## Directions
Emit the line that holds "4'b0100: out = 1'b1;" and all lines following it through the end of the data, verbatim, and nothing else.
—————
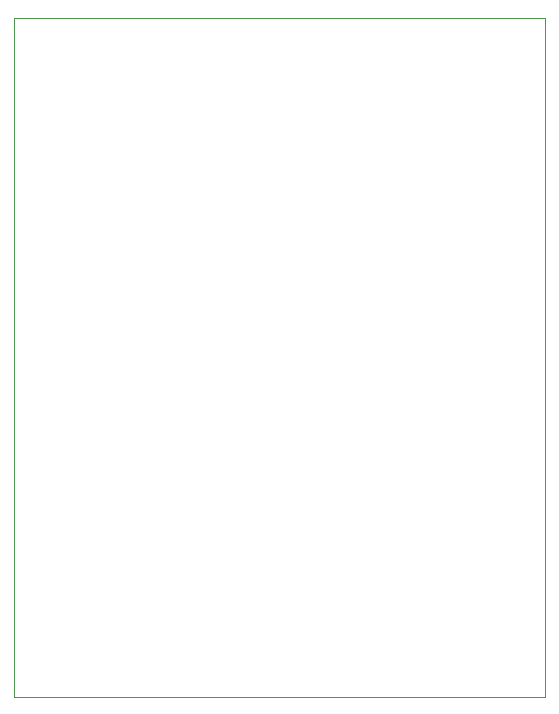
<source format=gbr>
%TF.GenerationSoftware,KiCad,Pcbnew,9.0.0*%
%TF.CreationDate,2025-07-30T16:49:18+01:00*%
%TF.ProjectId,MyMixer,4d794d69-7865-4722-9e6b-696361645f70,rev?*%
%TF.SameCoordinates,Original*%
%TF.FileFunction,Profile,NP*%
%FSLAX46Y46*%
G04 Gerber Fmt 4.6, Leading zero omitted, Abs format (unit mm)*
G04 Created by KiCad (PCBNEW 9.0.0) date 2025-07-30 16:49:18*
%MOMM*%
%LPD*%
G01*
G04 APERTURE LIST*
%TA.AperFunction,Profile*%
%ADD10C,0.050000*%
%TD*%
G04 APERTURE END LIST*
D10*
X21000000Y-35500000D02*
X66000000Y-35500000D01*
X66000000Y-93000000D01*
X21000000Y-93000000D01*
X21000000Y-35500000D01*
M02*

</source>
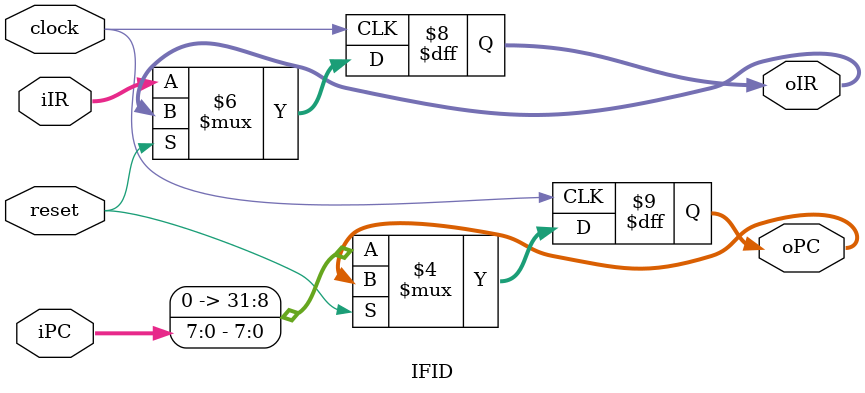
<source format=v>
module IFID(clock, reset, iIR, iPC, oIR, oPC);
input clock, reset;
input [31:0] iIR;
input [7:0]iPC;
output reg [31:0] oIR;
output reg [31:0]oPC;
initial begin
	oIR <= 32'b0;
	oPC <= 32'b0;
end

always @(posedge clock)
begin
if(~reset) begin
	oIR <= iIR;
	oPC <= iPC;
end
end
endmodule

</source>
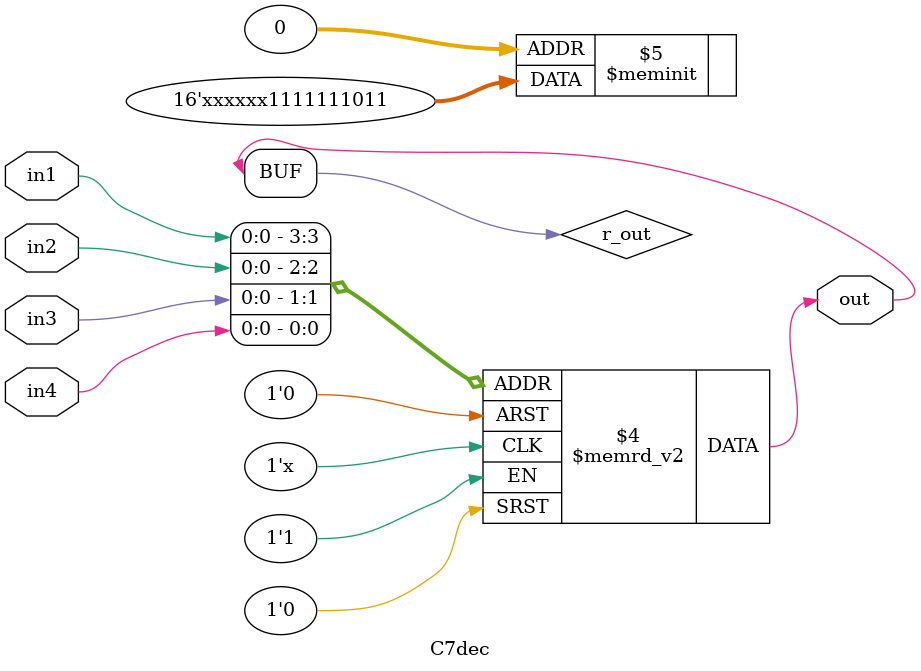
<source format=v>
module C7dec(output out, input in1, in2, in3, in4);
  reg r_out;
  assign out = r_out;
  always@(in1, in2, in3, in4)
    begin
      case({in1, in2, in3, in4})
        4'b0000: out = 1'b1;
        4'b0001: out = 1'b1;
        4'b0010: out = 1'b0;
        4'b0011: out = 1'b1;
        4'b0100: out = 1'b1;
        4'b0101: out = 1'b1;
        4'b0110: out = 1'b1;
        4'b0111: out = 1'b1;
	4'b1000: out = 1'b1;
        4'b1001: out = 1'b1;
        4'b1010: out = 1'bx;
        4'b1011: out = 1'bx;
        4'b1100: out = 1'bx;
        4'b1101: out = 1'bx;
        4'b1110: out = 1'bx;
        4'b1111: out = 1'bx;
	
        default: out = 1'b0;
      endcase
    end
endmodule

</source>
—————
## Task solution
        4'b0100: out = 1'b1;
        4'b0101: out = 1'b1;
        4'b0110: out = 1'b1;
        4'b0111: out = 1'b1;
	4'b1000: out = 1'b1;
        4'b1001: out = 1'b1;
        4'b1010: out = 1'bx;
        4'b1011: out = 1'bx;
        4'b1100: out = 1'bx;
        4'b1101: out = 1'bx;
        4'b1110: out = 1'bx;
        4'b1111: out = 1'bx;
	
        default: out = 1'b0;
      endcase
    end
endmodule

</source>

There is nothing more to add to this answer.